Kalmeshwar is also the taluka headquarter and Panchayat Samiti. There are 106 villages under Kalmeshwar taluka and 51 Gram Panchayats. Kalmeshwar is under Saoner Vidhan Sabha constituency and Ramtek Lok Sabha constituency.

==Industry, Agriculture and Economy==
Kalmeshwar MIDC has almost 150 industrial plot.

- JSW Steel
- KTM Textile
- ESAB India Ltd
- ZIM Pharma ltd
- Taj Industries Pvt. Ltd.
- Ankur Seeds Pvt. Ltd
- Metlok Pvt. Ltd.
- Unijuels life sciences
- Chemfield Pharmaceuticals private ltd.
- Minex Injection Product Private Ltd.
- Minex Metallurgical co pvt ltd.
- Porohit Textile
- Ats Pharma
- Cipla Pharma
In December 2018, Central Railway (CR) proposed a LHB plant at Kalmeshwar of investment of Rs.500 Cr, which has the potential to garner 700 direct and 2000 indirect employment, moved to Bhusawal, due land acquisition issue. This is widely seen as a major setback not only for the industrial town but for the Vidarbha region.

Agricultural is well developed in town, though they don't have any surface irrigation facility and groundwater condition not so good in the region. Local farmers are the main supplier of vegetable and milk to the Nagpur city, especially cabbage.
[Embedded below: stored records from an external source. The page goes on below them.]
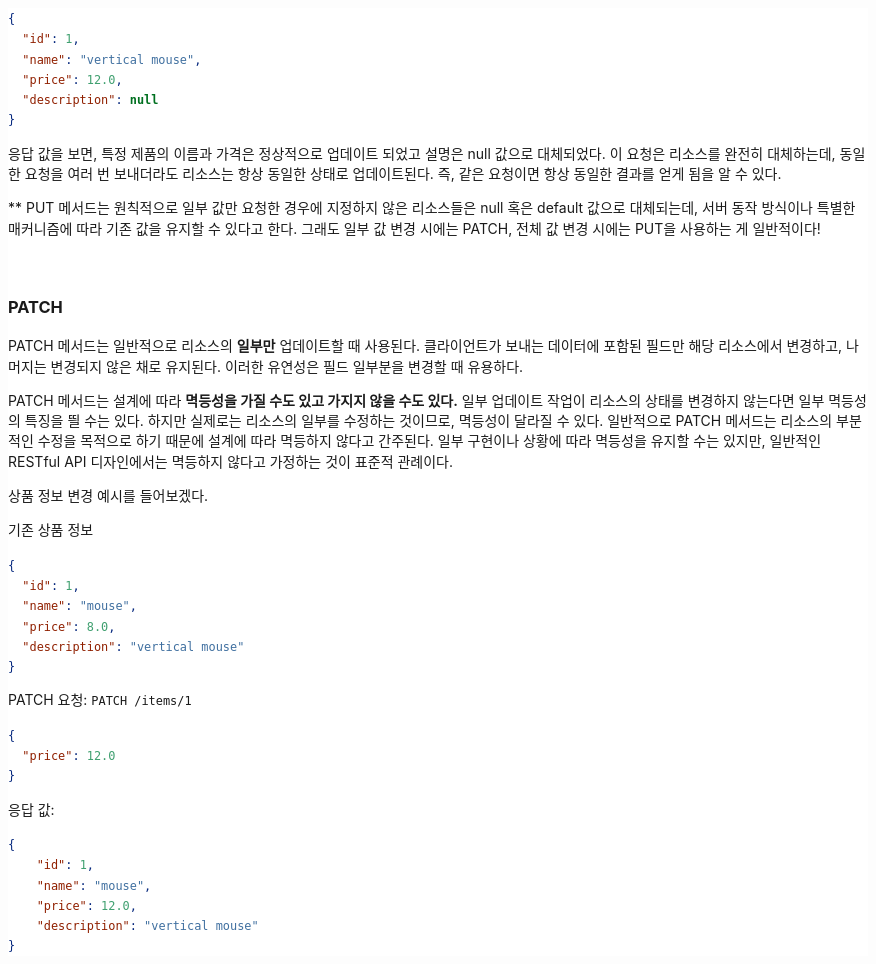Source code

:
 ```json
{
  "id": 1,
  "name": "vertical mouse",
  "price": 12.0,
  "description": null
}
```

응답 값을 보면, 특정 제품의 이름과 가격은 정상적으로 업데이트 되었고 설명은 null 값으로 대체되었다.
이 요청은 리소스를 완전히 대체하는데, 동일한 요청을 여러 번 보내더라도 리소스는 항상 동일한 상태로 업데이트된다. 
즉, 같은 요청이면 항상 동일한 결과를 얻게 됨을 알 수 있다.

** PUT 메서드는 원칙적으로 일부 값만 요청한 경우에 지정하지 않은 리소스들은 null 혹은 default 값으로 대체되는데, 
서버 동작 방식이나 특별한 매커니즘에 따라 기존 값을 유지할 수 있다고 한다. 
그래도 일부 값 변경 시에는 PATCH, 전체 값 변경 시에는 PUT을 사용하는 게 일반적이다!

<br>

### PATCH

PATCH 메서드는 일반적으로 리소스의 **일부만** 업데이트할 때 사용된다. 
클라이언트가 보내는 데이터에 포함된 필드만 해당 리소스에서 변경하고, 나머지는 변경되지 않은 채로 유지된다. 
이러한 유연성은 필드 일부분을 변경할 때 유용하다.

PATCH 메서드는 설계에 따라 **멱등성을 가질 수도 있고 가지지 않을 수도 있다.**
일부 업데이트 작업이 리소스의 상태를 변경하지 않는다면 일부 멱등성의 특징을 띌 수는 있다. 
하지만 실제로는 리소스의 일부를 수정하는 것이므로, 멱등성이 달라질 수 있다.
일반적으로 PATCH 메서드는 리소스의 부분적인 수정을 목적으로 하기 때문에 설계에 따라 멱등하지 않다고 간주된다. 
일부 구현이나 상황에 따라 멱등성을 유지할 수는 있지만, 일반적인 RESTful API 디자인에서는 멱등하지 않다고 가정하는 것이 표준적 관례이다.

상품 정보 변경 예시를 들어보겠다.

기존 상품 정보

```json
{
  "id": 1,
  "name": "mouse",
  "price": 8.0,
  "description": "vertical mouse"
}
```

PATCH 요청: `PATCH /items/1`

```json
{
  "price": 12.0
}
```

응답 값:

```json
{
    "id": 1,
    "name": "mouse",
    "price": 12.0,
    "description": "vertical mouse"
}
```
Once very famous for its orange market, however due to continuous bad orange harvest and change in weather pattern, farmer stop growing the oranges. Eventually the famous orange market completely diminished.

==Transport==
Kalmeshwar is just 25 km from Nagpur in north-west direction and hence directly connected with Nagpur by road and railway. NH-353J Nagpur-Katol-Warud is passing through Kalmeshwar town. NH 547E Kalmeshwar-Gondkhari connecting Kalmeshwar with National Highway 6 (India, old numbering), 12 km south of the city. Hence this highway provide connectivity with Hingna MIDC as well as Butibori MIDC through Outer Ring Road.
MH SH Kalmeshwar-Savner connecting Kalmeshwar with Savner and NH 69.

Kalmeshwar is connected to the rest of Maharashtra by railway network. Kalmeshwar railway station is situated in the town outskirt.

Kalmeshwar is also connected with the buses of state transport(MSRTC). All the buses on the way to Katol and Warud stops here. Regular buses are running between Nagpur, Katol, Savner, Dapewada, Mohapa, Gondkhari etc.

Nagpur city bus service (i.e. STAR BUS) is also available from Nagpur at regular interval.

==Education Facilities==

Kalmeshwar comes under Nagpur metropolitan area and hence large number of educational institutes exist in the Kalmeshwar area.

Institutes near Kalmeshwar include-

- K.Z.S.Science College, Bramhani, Kalmeshwar.
- Jindal Vidya Mandir - CBSE school run by JSW Steel for local community as a CSR activity.
- Institute of Management Technology, Nagpur.
- Guru Nanak Institute Of Engineering and Technology at Dahegoan village.
- NUVA College of Engineering and Technology.
- Nagar parishad high school kalmeshwar.
- Carmel Academy Higher Secondary School (CBSE) Waroda, Kalmeshwar.
- Municipal Highschool and Junior college, Kalmeshwar.
- Pratap Madhyamik Vidyalaya Kalmeshwar.
- Indira Madhyamik Vidyalaya Kalmeshwar.
- Jain International School Fetari (8 km from Kalmeshwar).
- Jain Institute of Engineering and Technology, Fetari (8 km from Kalmeshwar).
- Shriram Jr. College Sonegaon (8 km from Kalmeshwar).
- Saumya Academy kalmeshwar. (Private Coaching institute)
- Podar International School, Fetari (6 km from Kalmeshwar).